> [Excerpted records]
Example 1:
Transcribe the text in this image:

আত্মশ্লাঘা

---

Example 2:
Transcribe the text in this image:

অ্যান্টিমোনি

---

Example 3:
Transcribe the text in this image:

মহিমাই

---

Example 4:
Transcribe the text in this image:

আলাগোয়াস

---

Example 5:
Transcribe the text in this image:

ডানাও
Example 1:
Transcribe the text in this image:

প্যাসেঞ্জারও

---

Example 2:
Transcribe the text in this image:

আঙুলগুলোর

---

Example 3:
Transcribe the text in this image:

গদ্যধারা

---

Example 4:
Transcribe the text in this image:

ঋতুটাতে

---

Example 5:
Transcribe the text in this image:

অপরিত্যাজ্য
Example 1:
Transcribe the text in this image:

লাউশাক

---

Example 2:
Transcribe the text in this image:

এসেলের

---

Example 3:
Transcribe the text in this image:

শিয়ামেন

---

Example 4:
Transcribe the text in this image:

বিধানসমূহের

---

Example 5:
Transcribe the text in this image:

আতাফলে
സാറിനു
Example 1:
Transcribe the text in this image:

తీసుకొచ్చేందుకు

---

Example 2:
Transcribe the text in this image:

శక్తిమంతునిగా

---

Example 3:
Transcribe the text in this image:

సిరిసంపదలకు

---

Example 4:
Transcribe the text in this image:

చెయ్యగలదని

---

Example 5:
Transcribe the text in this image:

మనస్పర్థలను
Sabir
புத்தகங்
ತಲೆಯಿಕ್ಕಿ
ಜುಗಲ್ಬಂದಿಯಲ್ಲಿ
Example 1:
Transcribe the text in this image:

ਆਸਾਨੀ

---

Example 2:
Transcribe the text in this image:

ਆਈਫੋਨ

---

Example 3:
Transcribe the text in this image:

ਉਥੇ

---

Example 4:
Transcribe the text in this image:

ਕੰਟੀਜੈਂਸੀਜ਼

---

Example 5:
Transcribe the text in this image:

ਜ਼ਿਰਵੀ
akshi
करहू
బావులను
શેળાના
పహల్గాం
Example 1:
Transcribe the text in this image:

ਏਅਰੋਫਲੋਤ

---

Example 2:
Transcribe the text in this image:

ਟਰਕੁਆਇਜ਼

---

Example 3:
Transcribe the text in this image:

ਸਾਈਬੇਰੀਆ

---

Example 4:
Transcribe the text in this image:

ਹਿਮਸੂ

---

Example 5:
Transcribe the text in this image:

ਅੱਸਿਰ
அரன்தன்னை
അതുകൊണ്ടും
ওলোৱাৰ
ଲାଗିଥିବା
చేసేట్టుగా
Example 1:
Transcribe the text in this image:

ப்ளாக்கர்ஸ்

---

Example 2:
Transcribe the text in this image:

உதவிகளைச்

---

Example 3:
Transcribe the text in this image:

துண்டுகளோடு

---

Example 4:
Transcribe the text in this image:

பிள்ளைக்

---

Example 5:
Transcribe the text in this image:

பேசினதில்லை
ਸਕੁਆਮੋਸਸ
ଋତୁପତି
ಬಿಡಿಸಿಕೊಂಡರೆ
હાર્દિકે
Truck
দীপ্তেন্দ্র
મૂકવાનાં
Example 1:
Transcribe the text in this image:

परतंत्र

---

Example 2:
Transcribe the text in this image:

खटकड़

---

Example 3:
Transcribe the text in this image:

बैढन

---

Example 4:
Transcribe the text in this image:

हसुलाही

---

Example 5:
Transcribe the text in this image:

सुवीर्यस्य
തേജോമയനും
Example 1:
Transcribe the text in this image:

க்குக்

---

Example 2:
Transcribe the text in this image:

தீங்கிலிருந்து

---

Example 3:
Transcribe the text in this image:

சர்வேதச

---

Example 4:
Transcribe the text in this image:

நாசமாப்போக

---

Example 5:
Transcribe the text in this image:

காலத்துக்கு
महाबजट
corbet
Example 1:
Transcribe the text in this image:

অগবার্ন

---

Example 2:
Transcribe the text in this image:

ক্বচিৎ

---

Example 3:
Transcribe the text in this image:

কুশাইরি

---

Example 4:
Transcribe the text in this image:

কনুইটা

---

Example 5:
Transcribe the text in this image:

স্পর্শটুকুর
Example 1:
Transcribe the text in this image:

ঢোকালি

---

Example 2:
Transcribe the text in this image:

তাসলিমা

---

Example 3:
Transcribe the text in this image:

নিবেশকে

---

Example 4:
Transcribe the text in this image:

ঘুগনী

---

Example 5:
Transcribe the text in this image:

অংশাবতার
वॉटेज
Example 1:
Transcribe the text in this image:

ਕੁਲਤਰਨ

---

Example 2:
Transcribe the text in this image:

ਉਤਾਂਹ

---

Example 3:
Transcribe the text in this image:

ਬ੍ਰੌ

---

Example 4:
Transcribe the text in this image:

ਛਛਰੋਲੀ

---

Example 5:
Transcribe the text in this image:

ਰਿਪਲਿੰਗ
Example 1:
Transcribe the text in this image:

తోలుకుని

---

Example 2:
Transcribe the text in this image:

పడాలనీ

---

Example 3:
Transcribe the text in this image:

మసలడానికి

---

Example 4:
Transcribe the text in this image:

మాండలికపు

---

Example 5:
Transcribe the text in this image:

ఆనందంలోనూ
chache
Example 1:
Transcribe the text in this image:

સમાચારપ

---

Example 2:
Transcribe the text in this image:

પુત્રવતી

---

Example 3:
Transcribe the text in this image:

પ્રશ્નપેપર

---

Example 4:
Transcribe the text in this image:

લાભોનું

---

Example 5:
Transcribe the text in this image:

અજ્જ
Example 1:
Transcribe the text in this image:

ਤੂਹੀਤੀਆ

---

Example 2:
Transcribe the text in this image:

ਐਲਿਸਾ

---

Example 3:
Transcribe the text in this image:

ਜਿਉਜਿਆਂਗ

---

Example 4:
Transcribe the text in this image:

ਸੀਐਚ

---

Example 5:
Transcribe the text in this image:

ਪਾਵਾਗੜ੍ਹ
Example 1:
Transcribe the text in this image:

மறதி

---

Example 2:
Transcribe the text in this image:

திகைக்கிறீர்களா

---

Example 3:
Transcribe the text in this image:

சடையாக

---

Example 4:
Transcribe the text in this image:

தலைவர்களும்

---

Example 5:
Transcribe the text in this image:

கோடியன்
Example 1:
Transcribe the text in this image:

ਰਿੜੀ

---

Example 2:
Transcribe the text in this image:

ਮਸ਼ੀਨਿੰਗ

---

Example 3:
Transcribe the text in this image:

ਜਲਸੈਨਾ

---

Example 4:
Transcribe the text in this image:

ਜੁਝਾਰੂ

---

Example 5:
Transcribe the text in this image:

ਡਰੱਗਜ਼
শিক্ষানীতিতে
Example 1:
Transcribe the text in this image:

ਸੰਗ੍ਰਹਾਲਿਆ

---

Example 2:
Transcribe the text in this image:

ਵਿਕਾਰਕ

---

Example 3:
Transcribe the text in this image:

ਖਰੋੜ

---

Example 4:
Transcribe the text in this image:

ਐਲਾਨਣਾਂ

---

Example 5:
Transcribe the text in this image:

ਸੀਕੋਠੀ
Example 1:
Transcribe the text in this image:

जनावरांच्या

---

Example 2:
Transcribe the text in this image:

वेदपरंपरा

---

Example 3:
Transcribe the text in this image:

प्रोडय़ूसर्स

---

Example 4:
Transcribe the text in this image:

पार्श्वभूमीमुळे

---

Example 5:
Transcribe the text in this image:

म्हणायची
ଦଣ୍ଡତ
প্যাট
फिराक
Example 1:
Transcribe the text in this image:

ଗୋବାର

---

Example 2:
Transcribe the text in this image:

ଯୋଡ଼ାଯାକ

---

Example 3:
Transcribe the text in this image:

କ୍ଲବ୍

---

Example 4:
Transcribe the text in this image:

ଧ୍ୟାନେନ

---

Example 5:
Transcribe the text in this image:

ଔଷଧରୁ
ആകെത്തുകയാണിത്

> [Your goal] Word for word, copy all of the listing above.

> [Solved problem]
Example 1:
Transcribe the text in this image:

আত্মশ্লাঘা

---

Example 2:
Transcribe the text in this image:

অ্যান্টিমোনি

---

Example 3:
Transcribe the text in this image:

মহিমাই

---

Example 4:
Transcribe the text in this image:

আলাগোয়াস

---

Example 5:
Transcribe the text in this image:

ডানাও
Example 1:
Transcribe the text in this image:

প্যাসেঞ্জারও

---

Example 2:
Transcribe the text in this image:

আঙুলগুলোর

---

Example 3:
Transcribe the text in this image:

গদ্যধারা

---

Example 4:
Transcribe the text in this image:

ঋতুটাতে

---

Example 5:
Transcribe the text in this image:

অপরিত্যাজ্য
Example 1:
Transcribe the text in this image:

লাউশাক

---

Example 2:
Transcribe the text in this image:

এসেলের

---

Example 3:
Transcribe the text in this image:

শিয়ামেন

---

Example 4:
Transcribe the text in this image:

বিধানসমূহের

---

Example 5:
Transcribe the text in this image:

আতাফলে
സാറിനു
Example 1:
Transcribe the text in this image:

తీసుకొచ్చేందుకు

---

Example 2:
Transcribe the text in this image:

శక్తిమంతునిగా

---

Example 3:
Transcribe the text in this image:

సిరిసంపదలకు

---

Example 4:
Transcribe the text in this image:

చెయ్యగలదని

---

Example 5:
Transcribe the text in this image:

మనస్పర్థలను
Sabir
புத்தகங்
ತಲೆಯಿಕ್ಕಿ
ಜುಗಲ್ಬಂದಿಯಲ್ಲಿ
Example 1:
Transcribe the text in this image:

ਆਸਾਨੀ

---

Example 2:
Transcribe the text in this image:

ਆਈਫੋਨ

---

Example 3:
Transcribe the text in this image:

ਉਥੇ

---

Example 4:
Transcribe the text in this image:

ਕੰਟੀਜੈਂਸੀਜ਼

---

Example 5:
Transcribe the text in this image:

ਜ਼ਿਰਵੀ
akshi
करहू
బావులను
શેળાના
పహల్గాం
Example 1:
Transcribe the text in this image:

ਏਅਰੋਫਲੋਤ

---

Example 2:
Transcribe the text in this image:

ਟਰਕੁਆਇਜ਼

---

Example 3:
Transcribe the text in this image:

ਸਾਈਬੇਰੀਆ

---

Example 4:
Transcribe the text in this image:

ਹਿਮਸੂ

---

Example 5:
Transcribe the text in this image:

ਅੱਸਿਰ
அரன்தன்னை
അതുകൊണ്ടും
ওলোৱাৰ
ଲାଗିଥିବା
చేసేట్టుగా
Example 1:
Transcribe the text in this image:

ப்ளாக்கர்ஸ்

---

Example 2:
Transcribe the text in this image:

உதவிகளைச்

---

Example 3:
Transcribe the text in this image:

துண்டுகளோடு

---

Example 4:
Transcribe the text in this image:

பிள்ளைக்

---

Example 5:
Transcribe the text in this image:

பேசினதில்லை
ਸਕੁਆਮੋਸਸ
ଋତୁପତି
ಬಿಡಿಸಿಕೊಂಡರೆ
હાર્દિકે
Truck
দীপ্তেন্দ্র
મૂકવાનાં
Example 1:
Transcribe the text in this image:

परतंत्र

---

Example 2:
Transcribe the text in this image:

खटकड़

---

Example 3:
Transcribe the text in this image:

बैढन

---

Example 4:
Transcribe the text in this image:

हसुलाही

---

Example 5:
Transcribe the text in this image:

सुवीर्यस्य
തേജോമയനും
Example 1:
Transcribe the text in this image:

க்குக்

---

Example 2:
Transcribe the text in this image:

தீங்கிலிருந்து

---

Example 3:
Transcribe the text in this image:

சர்வேதச

---

Example 4:
Transcribe the text in this image:

நாசமாப்போக

---

Example 5:
Transcribe the text in this image:

காலத்துக்கு
महाबजट
corbet
Example 1:
Transcribe the text in this image:

অগবার্ন

---

Example 2:
Transcribe the text in this image:

ক্বচিৎ

---

Example 3:
Transcribe the text in this image:

কুশাইরি

---

Example 4:
Transcribe the text in this image:

কনুইটা

---

Example 5:
Transcribe the text in this image:

স্পর্শটুকুর
Example 1:
Transcribe the text in this image:

ঢোকালি

---

Example 2:
Transcribe the text in this image:

তাসলিমা

---

Example 3:
Transcribe the text in this image:

নিবেশকে

---

Example 4:
Transcribe the text in this image:

ঘুগনী

---

Example 5:
Transcribe the text in this image:

অংশাবতার
वॉटेज
Example 1:
Transcribe the text in this image:

ਕੁਲਤਰਨ

---

Example 2:
Transcribe the text in this image:

ਉਤਾਂਹ

---

Example 3:
Transcribe the text in this image:

ਬ੍ਰੌ

---

Example 4:
Transcribe the text in this image:

ਛਛਰੋਲੀ

---

Example 5:
Transcribe the text in this image:

ਰਿਪਲਿੰਗ
Example 1:
Transcribe the text in this image:

తోలుకుని

---

Example 2:
Transcribe the text in this image:

పడాలనీ

---

Example 3:
Transcribe the text in this image:

మసలడానికి

---

Example 4:
Transcribe the text in this image:

మాండలికపు

---

Example 5:
Transcribe the text in this image:

ఆనందంలోనూ
chache
Example 1:
Transcribe the text in this image:

સમાચારપ

---

Example 2:
Transcribe the text in this image:

પુત્રવતી

---

Example 3:
Transcribe the text in this image:

પ્રશ્નપેપર

---

Example 4:
Transcribe the text in this image:

લાભોનું

---

Example 5:
Transcribe the text in this image:

અજ્જ
Example 1:
Transcribe the text in this image:

ਤੂਹੀਤੀਆ

---

Example 2:
Transcribe the text in this image:

ਐਲਿਸਾ

---

Example 3:
Transcribe the text in this image:

ਜਿਉਜਿਆਂਗ

---

Example 4:
Transcribe the text in this image:

ਸੀਐਚ

---

Example 5:
Transcribe the text in this image:

ਪਾਵਾਗੜ੍ਹ
Example 1:
Transcribe the text in this image:

மறதி

---

Example 2:
Transcribe the text in this image:

திகைக்கிறீர்களா

---

Example 3:
Transcribe the text in this image:

சடையாக

---

Example 4:
Transcribe the text in this image:

தலைவர்களும்

---

Example 5:
Transcribe the text in this image:

கோடியன்
Example 1:
Transcribe the text in this image:

ਰਿੜੀ

---

Example 2:
Transcribe the text in this image:

ਮਸ਼ੀਨਿੰਗ

---

Example 3:
Transcribe the text in this image:

ਜਲਸੈਨਾ

---

Example 4:
Transcribe the text in this image:

ਜੁਝਾਰੂ

---

Example 5:
Transcribe the text in this image:

ਡਰੱਗਜ਼
শিক্ষানীতিতে
Example 1:
Transcribe the text in this image:

ਸੰਗ੍ਰਹਾਲਿਆ

---

Example 2:
Transcribe the text in this image:

ਵਿਕਾਰਕ

---

Example 3:
Transcribe the text in this image:

ਖਰੋੜ

---

Example 4:
Transcribe the text in this image:

ਐਲਾਨਣਾਂ

---

Example 5:
Transcribe the text in this image:

ਸੀਕੋਠੀ
Example 1:
Transcribe the text in this image:

जनावरांच्या

---

Example 2:
Transcribe the text in this image:

वेदपरंपरा

---

Example 3:
Transcribe the text in this image:

प्रोडय़ूसर्स

---

Example 4:
Transcribe the text in this image:

पार्श्वभूमीमुळे

---

Example 5:
Transcribe the text in this image:

म्हणायची
ଦଣ୍ଡତ
প্যাট
फिराक
Example 1:
Transcribe the text in this image:

ଗୋବାର

---

Example 2:
Transcribe the text in this image:

ଯୋଡ଼ାଯାକ

---

Example 3:
Transcribe the text in this image:

କ୍ଲବ୍

---

Example 4:
Transcribe the text in this image:

ଧ୍ୟାନେନ

---

Example 5:
Transcribe the text in this image:

ଔଷଧରୁ
ആകെത്തുകയാണിത്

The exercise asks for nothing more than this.